The New Press Room: How's it Sound?
By Mike Guy
There isn't any question that The new Press Room is a vast improvement over the old one. The space is modern without losing the pub feel, the food is far better, they still have PBR on tap, and nobody is scared of the bathrooms.
The old place had a sound to it (and a smell). Music played there sounded like your favorite pair of jeans felt the day after you washed them. The lower ceilings combined with brick and wood everywhere gave both upstairs and down an intimate sound, like being inside of a sometimes overly smoky acoustic guitar. The downside was that between talking, clinking glasses, rocking tables, and other barroom noises, unless you were sitting within 20 feet of the players, it could be hard to focus on the music.
My first show at The new Press Room was a bit of shock and awe. Clean glasses, bathrooms with doors that close and good food combined with such crisp and clear sound resulted in sensory overload. It wasn't until my second or third show in the new place that I started my amateur critique of the sound. The first impression was that the new room upstairs was a tremendous improvement in every way, and I naively attributed that to some form of acoustic room treatment magic and a large check written for a modern sound system.
After talking with Ryan Parker about the new system, the sound of the room and having occupied several different seats, and at the bar, for shows, the initial thoughts have evolved, but the sound of the new room upstairs is unquestionably a vast improvement for listeners.
When young, most of us move from one apartment to another often. It does not take long to realize that the same music played through the same equipment sounds different in every room you set it up in. The crazy among us move the speakers around in search of the best sound the room has to offer without any regard for aesthetic value, let alone feng shui (unless maybe if you look at the speakers as windows). I've found that long rectangles and high ceilings are the hardest to make sound good. If you ever have to put the speakers on the short wall of a long rectangle, rent a different apartment. That is the problem that Ryan and others trying to mix the sound in the new room have to deal with.
Someone did have to write a large check because the technology in the new room is substantial. The array of speakers and amplification combined with a hi-resolution digital sound mixing system provide Ryan and his peers the best tools available for extracting the best sound possible from the new room.
You'll see Ryan or others mixing sound at the shows walking around with a tablet.
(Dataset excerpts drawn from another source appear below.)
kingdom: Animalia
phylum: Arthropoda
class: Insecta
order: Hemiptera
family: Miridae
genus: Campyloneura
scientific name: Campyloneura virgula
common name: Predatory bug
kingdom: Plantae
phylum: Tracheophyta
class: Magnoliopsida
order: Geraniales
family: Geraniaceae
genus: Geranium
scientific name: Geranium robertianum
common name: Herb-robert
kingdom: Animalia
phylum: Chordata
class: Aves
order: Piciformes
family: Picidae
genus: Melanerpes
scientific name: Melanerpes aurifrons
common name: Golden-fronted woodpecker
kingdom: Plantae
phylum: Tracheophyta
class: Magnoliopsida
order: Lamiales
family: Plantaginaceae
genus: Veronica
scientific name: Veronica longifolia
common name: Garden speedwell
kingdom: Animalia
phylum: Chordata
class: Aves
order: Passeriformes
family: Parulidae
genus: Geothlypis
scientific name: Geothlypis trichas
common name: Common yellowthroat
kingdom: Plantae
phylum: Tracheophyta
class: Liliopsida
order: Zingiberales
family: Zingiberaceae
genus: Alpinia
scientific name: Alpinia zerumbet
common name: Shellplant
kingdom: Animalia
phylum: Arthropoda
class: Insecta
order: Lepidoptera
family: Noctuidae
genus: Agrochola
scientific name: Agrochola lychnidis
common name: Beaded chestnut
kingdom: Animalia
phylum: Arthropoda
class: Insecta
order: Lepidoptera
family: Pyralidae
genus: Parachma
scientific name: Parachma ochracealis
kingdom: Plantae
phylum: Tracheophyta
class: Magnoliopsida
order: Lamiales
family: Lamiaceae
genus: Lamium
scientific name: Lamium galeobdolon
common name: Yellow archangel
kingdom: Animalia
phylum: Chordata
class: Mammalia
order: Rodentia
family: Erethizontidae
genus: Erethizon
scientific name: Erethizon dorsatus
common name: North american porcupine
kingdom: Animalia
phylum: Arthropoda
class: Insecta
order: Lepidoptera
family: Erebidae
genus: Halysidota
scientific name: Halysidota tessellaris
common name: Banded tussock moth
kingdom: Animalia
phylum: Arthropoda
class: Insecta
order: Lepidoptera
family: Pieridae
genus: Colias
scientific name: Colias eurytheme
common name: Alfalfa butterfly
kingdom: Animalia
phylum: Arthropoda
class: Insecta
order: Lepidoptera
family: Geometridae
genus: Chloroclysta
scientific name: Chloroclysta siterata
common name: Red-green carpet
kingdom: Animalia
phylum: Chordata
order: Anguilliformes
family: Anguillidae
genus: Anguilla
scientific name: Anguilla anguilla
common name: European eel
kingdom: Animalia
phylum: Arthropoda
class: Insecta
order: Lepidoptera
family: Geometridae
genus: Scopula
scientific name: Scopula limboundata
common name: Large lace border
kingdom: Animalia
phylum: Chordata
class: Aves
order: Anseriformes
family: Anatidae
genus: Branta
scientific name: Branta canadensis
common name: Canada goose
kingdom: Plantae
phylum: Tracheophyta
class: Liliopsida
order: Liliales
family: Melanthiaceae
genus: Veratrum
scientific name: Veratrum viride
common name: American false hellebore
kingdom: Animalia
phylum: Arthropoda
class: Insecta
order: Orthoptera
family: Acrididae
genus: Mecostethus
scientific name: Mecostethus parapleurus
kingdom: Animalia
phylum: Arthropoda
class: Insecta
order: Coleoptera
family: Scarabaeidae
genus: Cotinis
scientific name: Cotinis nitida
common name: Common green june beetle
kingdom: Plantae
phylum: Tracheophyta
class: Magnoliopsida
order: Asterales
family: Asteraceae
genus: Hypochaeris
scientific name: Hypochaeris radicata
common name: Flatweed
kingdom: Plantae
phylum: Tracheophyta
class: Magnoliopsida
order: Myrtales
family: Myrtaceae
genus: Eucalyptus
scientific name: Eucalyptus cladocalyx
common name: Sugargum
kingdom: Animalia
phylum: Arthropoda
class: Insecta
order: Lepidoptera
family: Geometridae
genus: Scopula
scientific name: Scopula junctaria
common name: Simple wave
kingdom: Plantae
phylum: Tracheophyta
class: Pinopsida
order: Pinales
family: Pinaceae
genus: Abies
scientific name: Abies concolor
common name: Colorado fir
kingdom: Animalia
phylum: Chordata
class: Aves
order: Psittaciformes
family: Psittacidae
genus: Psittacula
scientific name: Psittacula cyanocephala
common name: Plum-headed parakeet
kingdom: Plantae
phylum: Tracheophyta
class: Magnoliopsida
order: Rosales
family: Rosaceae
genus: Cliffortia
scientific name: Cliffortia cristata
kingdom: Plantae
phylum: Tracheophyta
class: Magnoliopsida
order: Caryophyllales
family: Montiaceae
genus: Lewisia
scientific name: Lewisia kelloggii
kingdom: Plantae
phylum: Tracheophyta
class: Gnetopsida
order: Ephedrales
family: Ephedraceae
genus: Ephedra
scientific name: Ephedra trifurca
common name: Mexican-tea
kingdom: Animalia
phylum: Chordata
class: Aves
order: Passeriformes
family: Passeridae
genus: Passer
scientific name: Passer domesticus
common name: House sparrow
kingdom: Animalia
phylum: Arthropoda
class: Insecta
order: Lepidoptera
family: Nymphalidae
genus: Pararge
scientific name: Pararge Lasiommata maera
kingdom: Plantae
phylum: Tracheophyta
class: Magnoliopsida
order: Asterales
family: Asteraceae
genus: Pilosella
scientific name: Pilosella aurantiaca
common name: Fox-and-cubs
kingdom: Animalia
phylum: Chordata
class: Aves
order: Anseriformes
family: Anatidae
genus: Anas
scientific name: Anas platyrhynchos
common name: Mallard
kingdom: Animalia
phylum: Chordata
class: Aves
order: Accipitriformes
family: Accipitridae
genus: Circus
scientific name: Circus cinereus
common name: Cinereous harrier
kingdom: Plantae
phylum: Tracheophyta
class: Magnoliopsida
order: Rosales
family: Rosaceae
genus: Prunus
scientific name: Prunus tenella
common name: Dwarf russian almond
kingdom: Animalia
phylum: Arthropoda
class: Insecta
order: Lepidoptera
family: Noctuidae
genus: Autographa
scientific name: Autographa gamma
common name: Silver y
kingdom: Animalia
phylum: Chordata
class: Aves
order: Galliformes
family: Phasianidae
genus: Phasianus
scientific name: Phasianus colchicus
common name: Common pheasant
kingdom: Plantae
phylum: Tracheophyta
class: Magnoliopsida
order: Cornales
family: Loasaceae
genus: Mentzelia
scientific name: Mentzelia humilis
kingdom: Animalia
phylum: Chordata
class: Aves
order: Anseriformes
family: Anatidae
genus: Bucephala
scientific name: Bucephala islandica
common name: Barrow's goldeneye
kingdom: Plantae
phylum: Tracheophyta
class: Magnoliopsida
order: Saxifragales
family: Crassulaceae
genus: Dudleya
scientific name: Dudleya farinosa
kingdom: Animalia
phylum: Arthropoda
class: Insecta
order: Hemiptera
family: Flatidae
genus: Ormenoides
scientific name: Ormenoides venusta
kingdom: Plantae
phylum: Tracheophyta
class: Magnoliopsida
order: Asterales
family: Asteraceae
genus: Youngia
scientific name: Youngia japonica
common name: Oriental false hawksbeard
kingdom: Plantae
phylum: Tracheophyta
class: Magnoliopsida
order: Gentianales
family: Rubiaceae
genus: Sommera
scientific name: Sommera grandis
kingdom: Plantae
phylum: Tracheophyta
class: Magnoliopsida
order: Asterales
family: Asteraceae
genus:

Those folks used to sit at the soundboard and turn knobs and sliders in an effort to get the best sound their ears could define. Many factors go into where the knobs and sliders are set. The best sound an engineer was capable of was probably heard in his seat at the mixing console. The tablet changes all that. It lets the engineer adjust the sound from any place in the room and even divide the room up into different zones and mix them separately, like having different zones in your heating system. That versatility allows Ryan to overcome some of the room's limitations, but of more importance to the group of listeners as a whole, he can improve the sound for everyone in the room. That means if the seats are sold out and all you can get is a seat at the bar or standing room, the sound will be far better than it could ever be enjoyed in the old room. Now you can actually sit at the bar and enjoy the music. There's still some noise, but hey, it is a bar. In the past, if I went to see a show and couldn't get a seat at one of the tables nearer to the stage, I wouldn't stay long. In the new room, I have no problem sitting most anywhere in the room from a sound perspective.
The new-tech Press Room provides the listener with the potential for as good a sound as can be found in the best jazz clubs. Ryan and the others leverage that technology to overcome the physical limitations of the room, and by providing better sound to more of those attending, give everyone in the room a better listening experience and value for their entertainment dollar.
No, I won't tell you which seats I pick. You'll have to go to a few shows, listen carefully, and figure out what you like.